> [TEXTE FOURNI]
##############################

01 mai 2020

Le Monde d'hier

On présente généralement ce livre comme une autobiographie de Zweig...  Or, ce n'en est pas vraiment une, puisqu'il parle surtout des grands événements qui ont marqué la première moitié du XXe siècle, de l'impact qu'ils ont eu sur la société, sur sa propre vie et sur son œuvre.

J'avoue que les premiers chapitres ne m'ont pas passionnée.  Après une jolie description de la ville de Vienne à la fin du XIXe siècle, il nous livre sa perception du système d'éducation autrichien, du primaire à l'université, et de l'évolution des relations entre les jeunes gens et jeunes filles.  Ce n'est pas inintéressant, mais comme bien sûr la situation a continué d'évoluer par la suite, ces idées sont à prendre avec un grain de sel.

##############################

> [EXTRAITS DU MATÉRIEL]

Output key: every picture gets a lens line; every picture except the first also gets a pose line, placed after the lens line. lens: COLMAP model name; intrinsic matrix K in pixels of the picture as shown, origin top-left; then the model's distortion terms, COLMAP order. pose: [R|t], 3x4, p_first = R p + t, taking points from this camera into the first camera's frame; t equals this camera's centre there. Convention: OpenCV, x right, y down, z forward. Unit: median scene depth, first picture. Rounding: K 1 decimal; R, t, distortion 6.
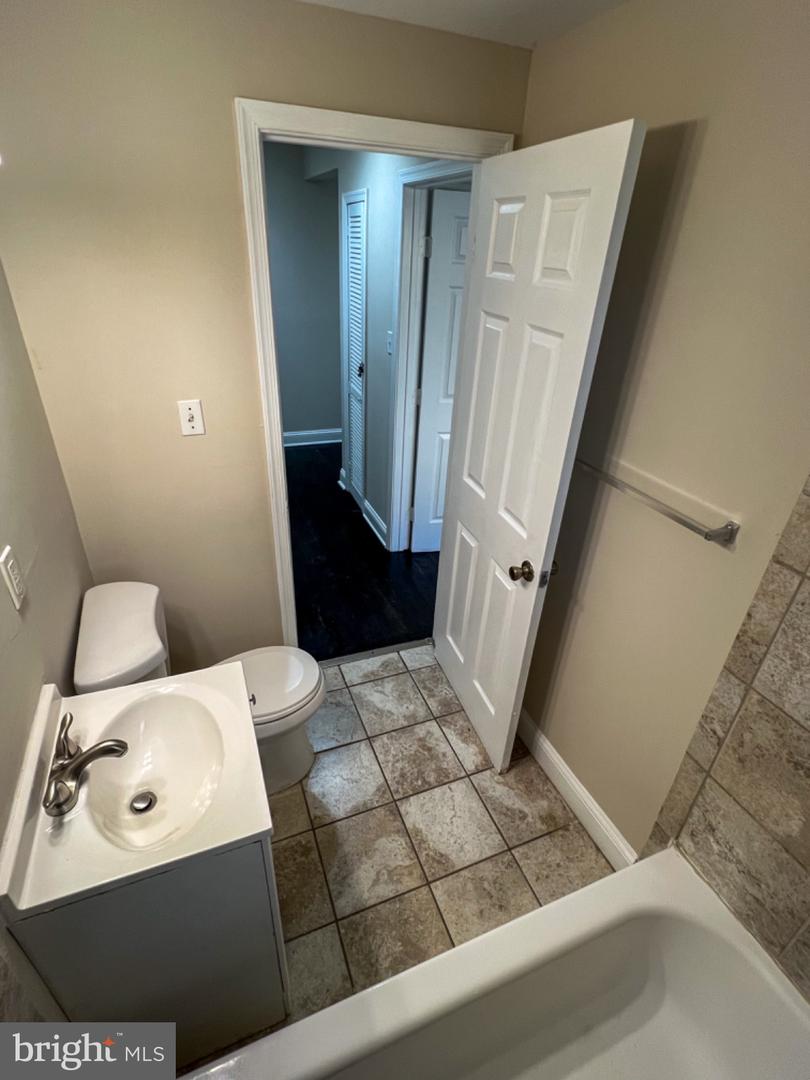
lens RADIAL K [[518.7, 0, 402.4], [0, 518.7, 536.7], [0, 0, 1]] dist [-0.000078, 0.000335]
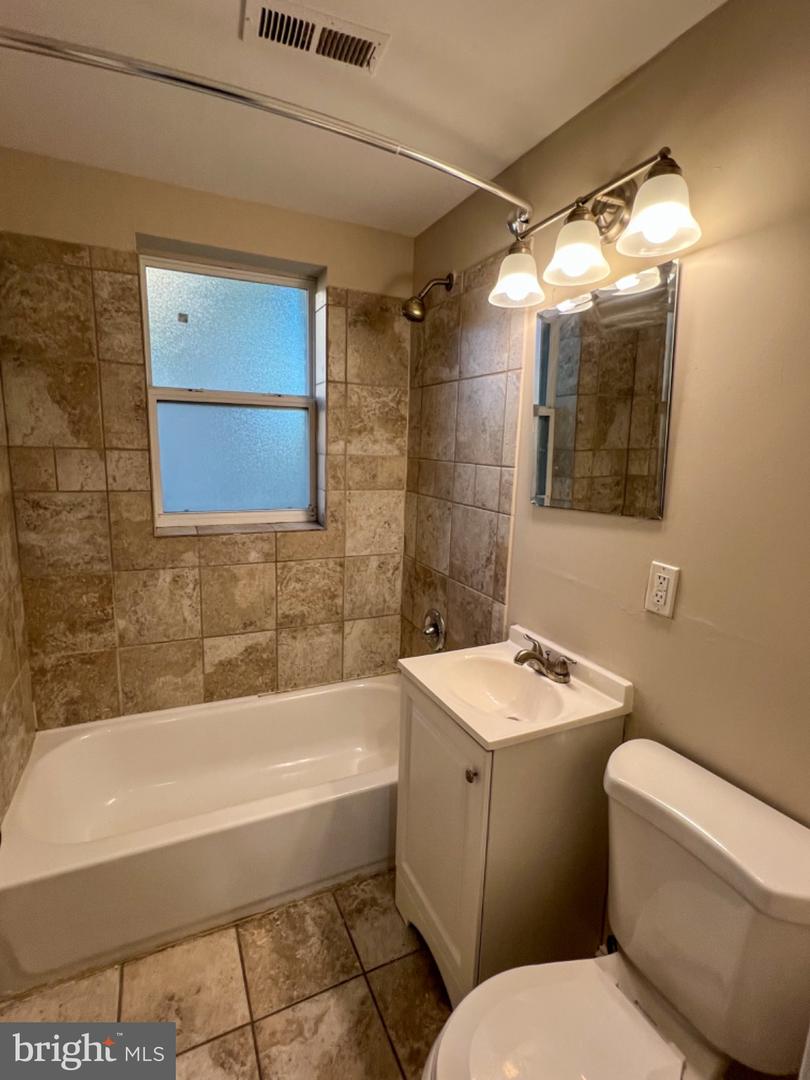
lens RADIAL K [[518.7, 0, 402.4], [0, 518.7, 536.7], [0, 0, 1]] dist [-0.000078, 0.000335]
pose [[-0.995665, -0.063088, -0.068346, -0.077740], [-0.092066, 0.772994, 0.627697, -0.423105], [0.013231, 0.631268, -0.775452, 1.160286]]
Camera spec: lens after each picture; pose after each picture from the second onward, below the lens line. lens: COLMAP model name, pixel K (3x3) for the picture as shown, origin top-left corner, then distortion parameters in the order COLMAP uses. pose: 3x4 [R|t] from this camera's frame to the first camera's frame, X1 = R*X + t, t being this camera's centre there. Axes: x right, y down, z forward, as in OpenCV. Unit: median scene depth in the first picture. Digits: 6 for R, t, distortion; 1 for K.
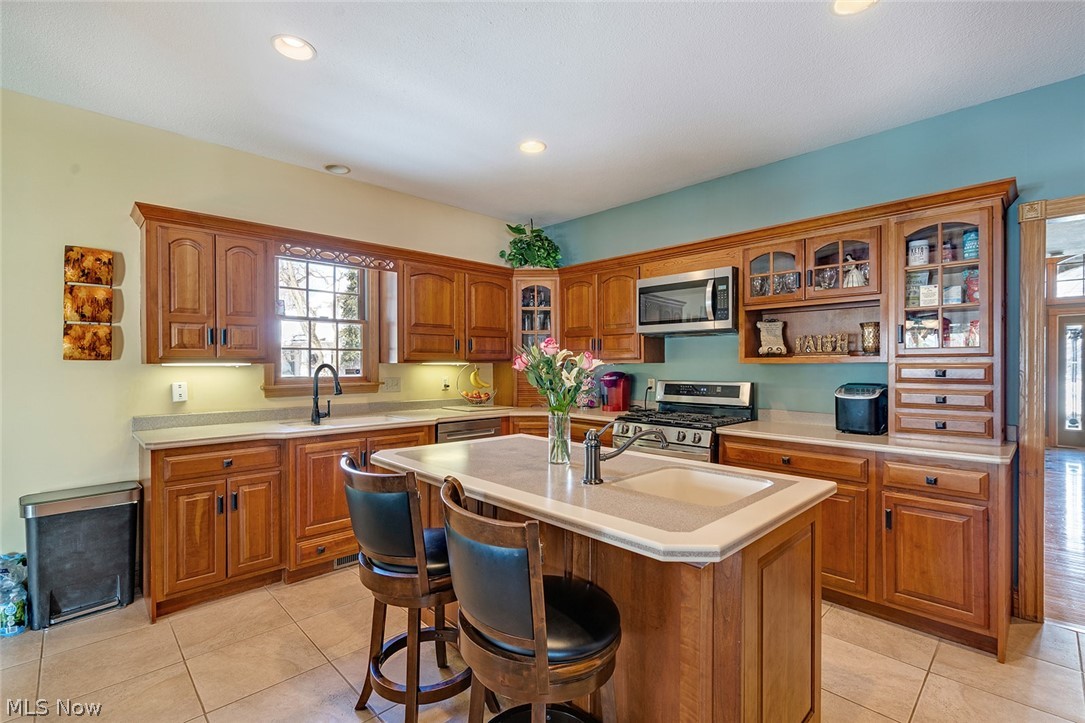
lens RADIAL K [[490.5, 0, 536.3], [0, 490.5, 361.1], [0, 0, 1]] dist [-0.002913, -0.000219]
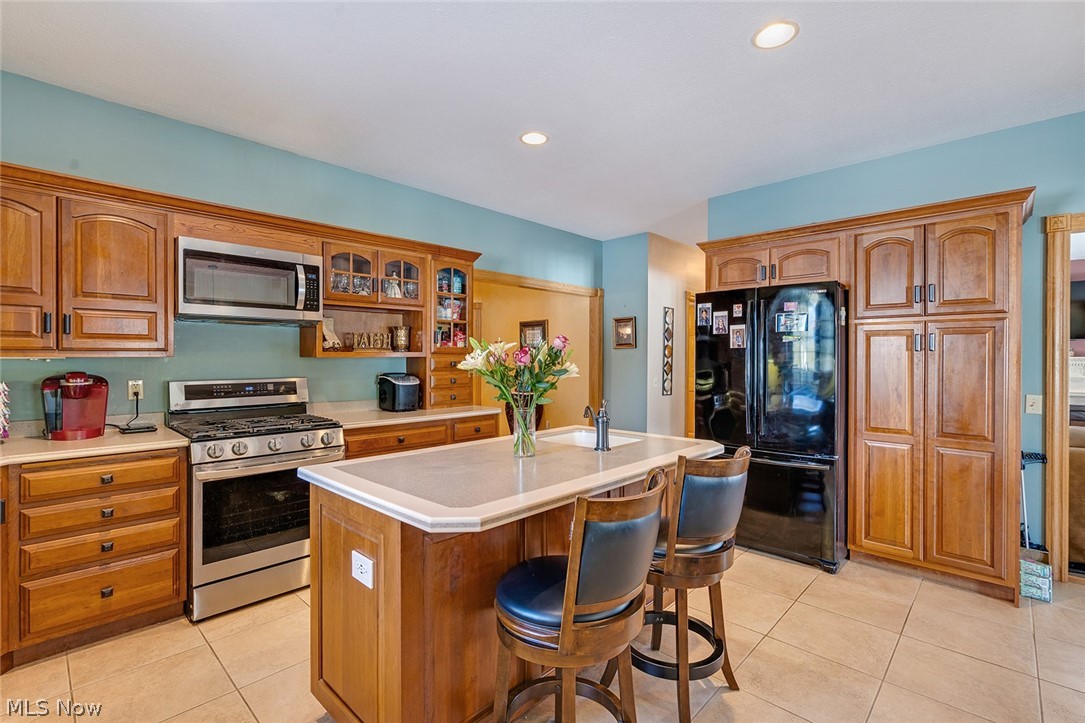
lens RADIAL K [[490.5, 0, 536.3], [0, 490.5, 361.1], [0, 0, 1]] dist [-0.002913, -0.000219]
pose [[-0.040564, -0.001289, 0.999176, -0.655455], [-0.003365, 0.999994, 0.001153, 0.010545], [-0.999171, -0.003316, -0.040568, 0.694919]]
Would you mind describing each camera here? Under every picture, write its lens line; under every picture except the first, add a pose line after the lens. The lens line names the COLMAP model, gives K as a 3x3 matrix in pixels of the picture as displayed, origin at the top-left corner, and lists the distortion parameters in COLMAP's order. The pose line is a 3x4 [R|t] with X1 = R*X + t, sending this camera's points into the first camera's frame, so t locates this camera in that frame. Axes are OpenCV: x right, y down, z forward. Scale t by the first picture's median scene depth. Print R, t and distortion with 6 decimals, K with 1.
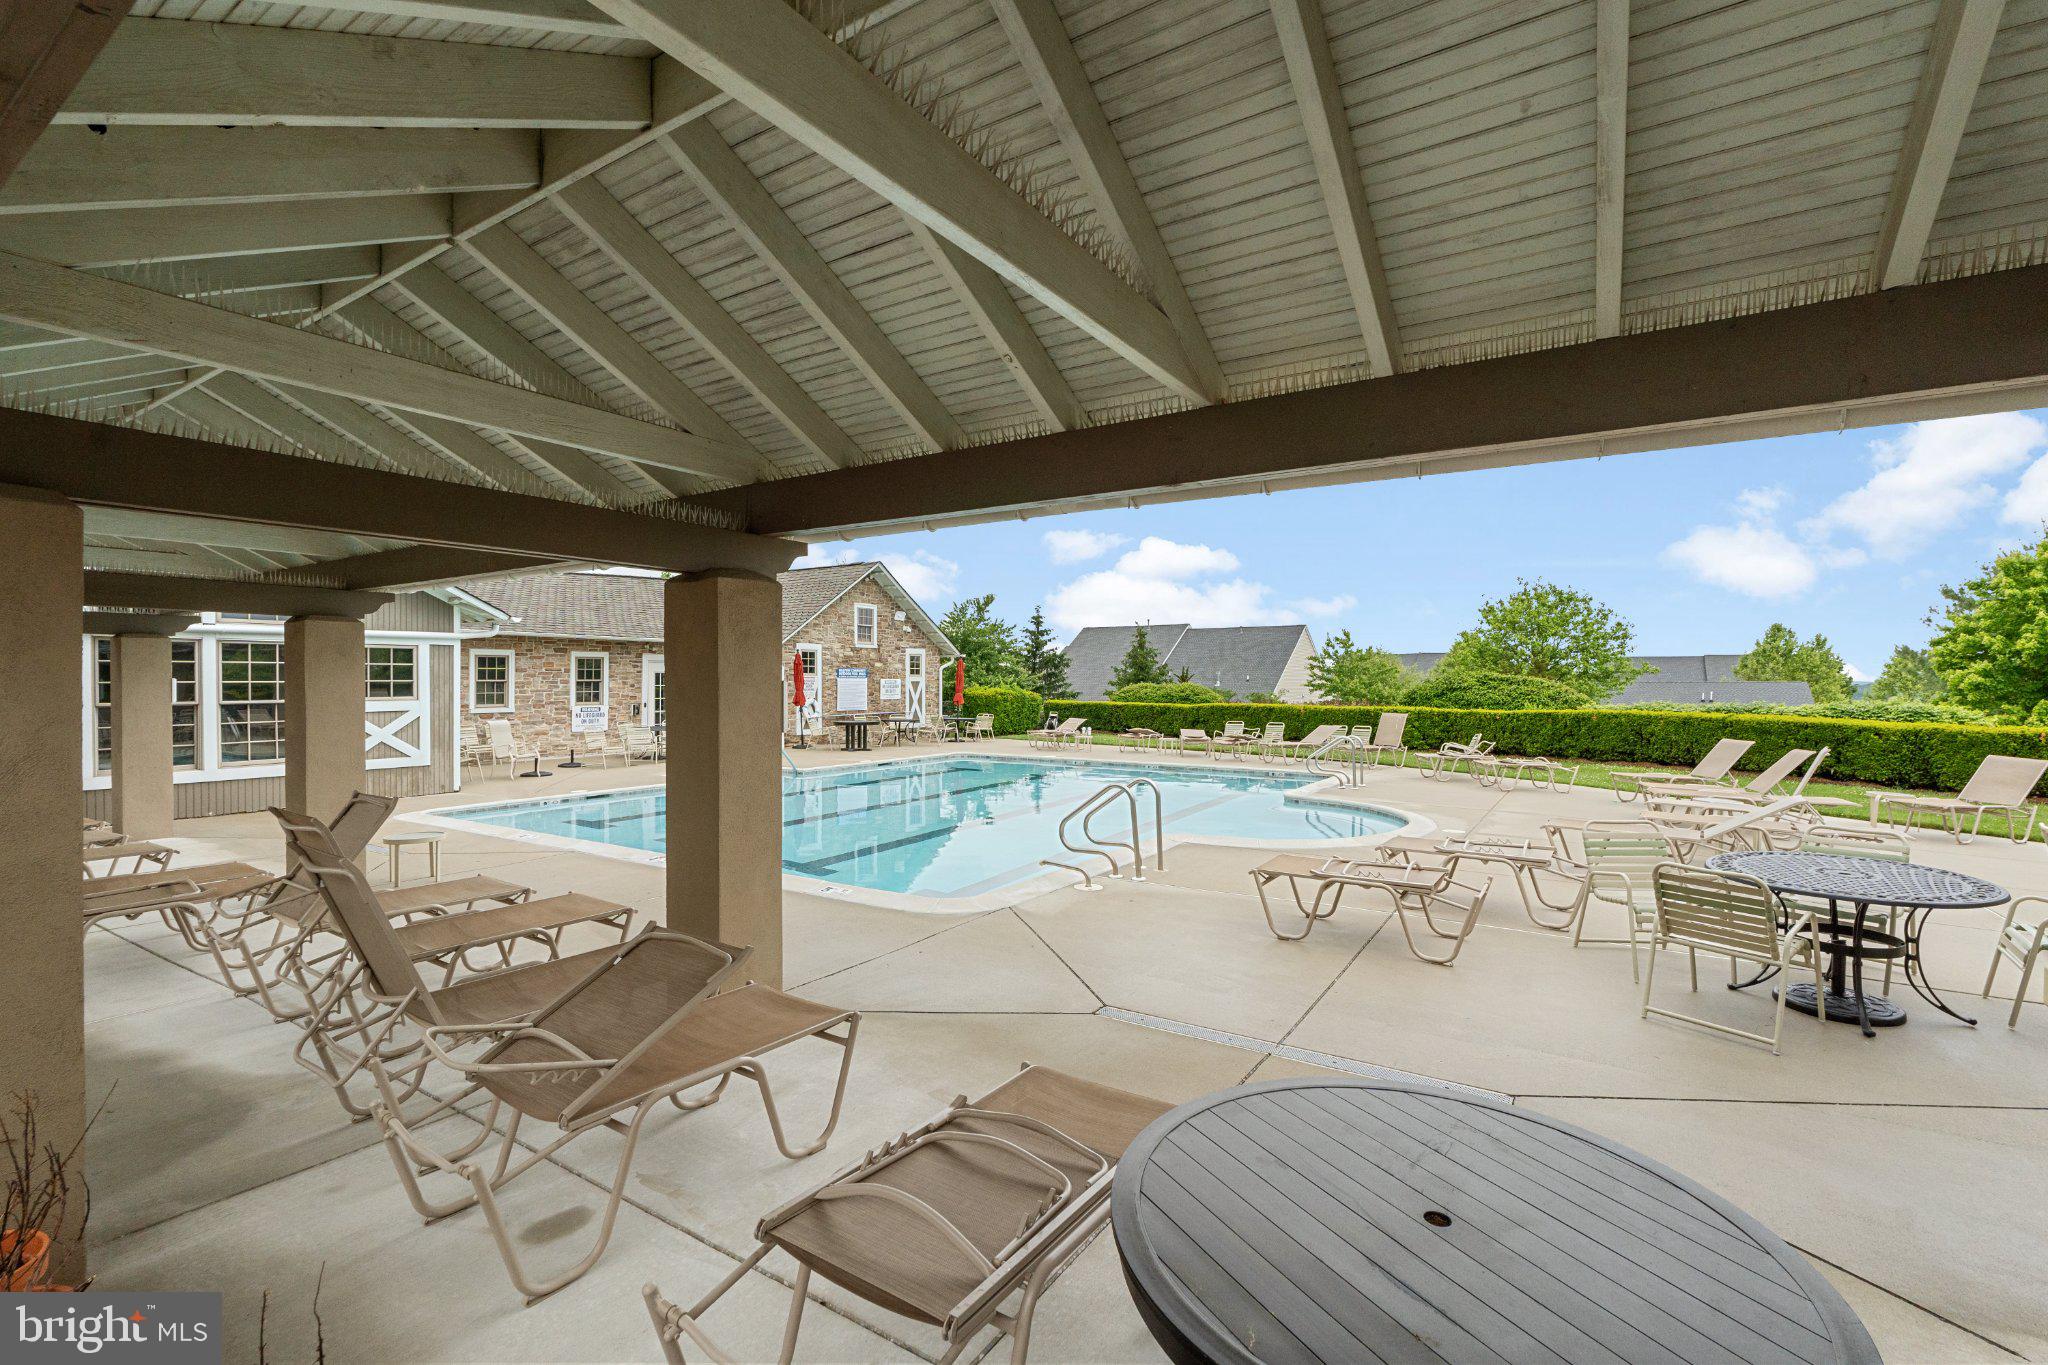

##############################

> [CONSIGNES]
[1] Citez le passage du texte sur Le Monde d'hier qui commence par « Le Monde d'hier » et se poursuit jusqu'à « grain de sel. ».
[2] Poursuivez le texte sur Le Monde d'hier après sa dernière phrase.
Le matériel ne joue aucun rôle dans ce travail.

> [VOS RÉPONSES]
[1]
Le Monde d'hier

On présente généralement ce livre comme une autobiographie de Zweig...  Or, ce n'en est pas vraiment une, puisqu'il parle surtout des grands événements qui ont marqué la première moitié du XXe siècle, de l'impact qu'ils ont eu sur la société, sur sa propre vie et sur son œuvre.

J'avoue que les premiers chapitres ne m'ont pas passionnée.  Après une jolie description de la ville de Vienne à la fin du XIXe siècle, il nous livre sa perception du système d'éducation autrichien, du primaire à l'université, et de l'évolution des relations entre les jeunes gens et jeunes filles.  Ce n'est pas inintéressant, mais comme bien sûr la situation a continué d'évoluer par la suite, ces idées sont à prendre avec un grain de sel.

[2]
C'est lorsqu'il aborde le début de l'âge adulte, ses voyages, ses premiers succès littéraires, que ça devient vraiment passionnant.  J'ai adoré l'atmosphère de l'Europe d'avant la Première Guerre mondiale.  Les gens parlaient plusieurs langues, on passait d'un pays à l'autre sans restriction, la culture avait une grande importance.  Ça m'a rappelé de bons souvenirs de Proust, notamment!  Je crois que j'aurais aimé vivre à cette époque (à condition d'être née dans une famille bourgeoise, hein, parce que travailler dans une mine ou en usine, dans ces années-là, bof, quoi!)

Il y aura ensuite des moments vraiment tragiques, d'autres plus légers, d'autres étranges (par exemple la folie de spéculation après la guerre, complètement foldingue!).  J'ai particulièrement aimé les passages où il narre ses rencontres avec des artistes et intellectuels célèbres: Freud, Rilke, H.G.Wells et bien d'autres.  Il a notamment pu observer Rodin au travail dans son atelier, vous imaginez?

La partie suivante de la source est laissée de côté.